Hoare Partition, one of the simplest and most beautiful algorithms
Tony Hoare invented QuickSort in 1961. At the time of its publication, the best comparison-based sorting algorithm was merge sort. Merge sort divides an unordered array into two equally sized subarrays, sorts each subarray, and then merge the two subarrays to produce a sorted array. Merge sort is simple to understand. However, quicksort is just as simple as merge sort but more elegant. In quicksort, there is no requirement for the two subarrays to be of equal size, and there is no merging step. The beauty of quicksort doesn't stop here. In my opinion, the profound beauty of quicksort is its partitioning process, which splits an unordered array into two unordered subarrays with the guarantee every element in one subarray is smaller than every element in the other subarray.
1// partition a[low, high] to a left part and right part such that,
2// numbers in the left are less than or equal to numbers in the right part.
3// Return the index of the last element of the left part.
4// Both low and high indexes are inclusive.
5func partition(a []int, low int, high int) int {
6 // optional: pick a random element as the split value.
7 var randomPivot = rand.Int()%(high-low+1) + low
8 a[low], a[randomPivot] = a[randomPivot], a[low]
9
10 i, j, pivot := low-1, high+1, a[low]
11 for {
12 for i++; a[i] < pivot; i++ {
13 }
14 for j--; a[j] > pivot; j-- {
15 }
16 if i >= j {
17 return j
18 }
19 a[i], a[j] = a[j], a[i]
20 }
21}
The partitioning code is clean and short; however, its correctness is not immediately obvious.
Why is there no boundary check of i
and j
? Why return j
instead of i
?
Why is the outer loop guaranteed to exit? Answering these questions helps one appreciate the beauty of
Hoare's ingenious invention. In the following sections, I will prove an invariant to demonstrate
the correctness of quicksort.
Invariant. At the beginning of each outer loop, $i<j$ and $A[low, i] \le pivot \le A[j, high]$.
Prove by induction: Let k be the round of outer loop. Let $i_{k}$, $j_{k}$ denote the value of $i$ and $j$ at the beginning of $k$-th round. When k=0, $i_0$=low-1, $j_0$=high+1, thus $A[low, i] \le pivot \le A[j, high]$ because both ranges are empty. Assume the invariant holds for k, we will prove it holds for k+1.
The inner loop at line 11 increases i as long as A[i] is smaller than pivot. The inner loop at line 13 decreases j as long as A[j] is larger than pivot.

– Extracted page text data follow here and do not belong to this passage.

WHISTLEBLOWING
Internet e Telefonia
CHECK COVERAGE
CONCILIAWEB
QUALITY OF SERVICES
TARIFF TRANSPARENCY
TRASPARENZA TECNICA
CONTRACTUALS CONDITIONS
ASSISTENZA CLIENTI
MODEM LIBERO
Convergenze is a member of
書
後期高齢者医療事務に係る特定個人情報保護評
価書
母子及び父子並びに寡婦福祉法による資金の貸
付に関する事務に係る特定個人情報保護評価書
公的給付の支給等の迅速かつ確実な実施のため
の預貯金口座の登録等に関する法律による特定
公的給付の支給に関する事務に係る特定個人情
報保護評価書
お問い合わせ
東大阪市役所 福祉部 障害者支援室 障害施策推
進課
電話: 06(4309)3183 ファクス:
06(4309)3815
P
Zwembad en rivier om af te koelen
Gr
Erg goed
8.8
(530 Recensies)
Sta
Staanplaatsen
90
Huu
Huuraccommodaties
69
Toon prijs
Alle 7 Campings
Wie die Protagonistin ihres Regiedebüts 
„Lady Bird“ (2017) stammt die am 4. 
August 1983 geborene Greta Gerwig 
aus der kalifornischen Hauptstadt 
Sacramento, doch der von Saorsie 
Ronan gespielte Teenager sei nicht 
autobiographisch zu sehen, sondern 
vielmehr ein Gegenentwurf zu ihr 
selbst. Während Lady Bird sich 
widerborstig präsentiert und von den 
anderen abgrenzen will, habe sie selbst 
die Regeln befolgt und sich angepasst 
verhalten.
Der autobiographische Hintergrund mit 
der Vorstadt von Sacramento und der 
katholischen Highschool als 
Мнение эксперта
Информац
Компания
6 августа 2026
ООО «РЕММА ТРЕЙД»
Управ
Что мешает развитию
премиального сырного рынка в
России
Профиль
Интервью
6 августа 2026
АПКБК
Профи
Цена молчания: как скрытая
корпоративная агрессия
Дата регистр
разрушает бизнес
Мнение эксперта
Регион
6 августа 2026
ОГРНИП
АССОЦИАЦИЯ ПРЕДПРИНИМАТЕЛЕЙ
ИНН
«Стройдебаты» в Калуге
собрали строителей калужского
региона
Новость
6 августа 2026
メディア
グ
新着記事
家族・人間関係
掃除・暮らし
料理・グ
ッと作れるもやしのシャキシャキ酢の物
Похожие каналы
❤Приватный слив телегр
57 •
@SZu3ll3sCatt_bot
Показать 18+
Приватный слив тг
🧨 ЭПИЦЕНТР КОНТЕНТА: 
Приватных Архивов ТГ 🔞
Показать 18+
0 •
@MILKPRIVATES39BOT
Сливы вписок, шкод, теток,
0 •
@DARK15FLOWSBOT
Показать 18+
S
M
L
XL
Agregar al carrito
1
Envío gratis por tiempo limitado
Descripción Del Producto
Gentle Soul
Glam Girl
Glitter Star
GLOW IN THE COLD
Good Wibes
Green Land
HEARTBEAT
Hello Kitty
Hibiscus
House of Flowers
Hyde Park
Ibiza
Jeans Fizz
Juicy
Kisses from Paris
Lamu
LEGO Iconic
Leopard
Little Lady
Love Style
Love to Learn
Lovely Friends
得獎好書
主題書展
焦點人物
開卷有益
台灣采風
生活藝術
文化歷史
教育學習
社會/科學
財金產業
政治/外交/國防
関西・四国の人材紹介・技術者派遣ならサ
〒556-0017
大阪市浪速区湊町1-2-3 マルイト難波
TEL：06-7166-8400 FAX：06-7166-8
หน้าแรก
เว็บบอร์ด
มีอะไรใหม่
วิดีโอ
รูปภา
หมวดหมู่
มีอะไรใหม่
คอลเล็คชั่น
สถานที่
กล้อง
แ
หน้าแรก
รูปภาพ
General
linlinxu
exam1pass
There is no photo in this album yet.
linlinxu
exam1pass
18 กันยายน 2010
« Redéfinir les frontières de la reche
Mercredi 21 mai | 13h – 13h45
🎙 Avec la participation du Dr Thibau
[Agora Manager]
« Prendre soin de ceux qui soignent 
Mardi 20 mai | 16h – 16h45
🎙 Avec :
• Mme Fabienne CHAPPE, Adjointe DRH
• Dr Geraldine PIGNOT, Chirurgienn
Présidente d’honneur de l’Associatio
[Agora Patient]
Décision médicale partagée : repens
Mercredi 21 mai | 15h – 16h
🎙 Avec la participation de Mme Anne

Therefore, $A[i_k+1, i_{k+1}-1] < pivot < A[j_{k+1}+1, j_{k}-1]$ and $A[i_{k+1}] \ge pivot \ge A[j_{k+1}]$. Line 18 then swaps $A[i_{k+1}]$ and $A[j_{k+1}]$ so we can extend the inequality to $A[i_k+1, i_{k+1}-1] \le pivot \le A[j_{k+1}+1, j_{k}-1]$. Combining it with the the induction assumption, we have $A[low, i_{k+1}] \le pivot \le A[j_{k+1}, high]$. Note that the condition at line 15 is false according to the induction assumption that there is a k+1 round.
With the invariant proved, let's answer the questions asked previously.
Q1. Why is there no boundary check of i
and j
?
Because $pivot \le A[j_{k}, high]$, the condition of $A[i] < pivot$ must not hold for indexes in $[j_{k}, high]$.
This means the index i must not go beyond high.
Q2. Why return j
instead of i
?
According to the invariant, at the line 15 of $(k+1)$-th round, $A[i_{k+1}] \ge pivot \ge A[j_{k+1}]$.
Since we return the last index of the smaller part, we should return the index that is less or equal
to the pivot, which is $j_{k+1}$.
Q3. Why the outer loop guaranteed to exit?
In each inner loop, i must increase at least 1 and j must decrease by at least 1. Therefore, the condition
$i \ge j$ does not hold after at most (high-low+1)/2 loops.
I hope you enjoy the beauty of the core of quicksort, the partitioning process, as much as I do. Hoare is a remarkable computer scientist who also introduced the Communicating Sequential Processes (CSP) in 1978. CSP is a language that describe concurrency, and the Go programming language follows the CSP model.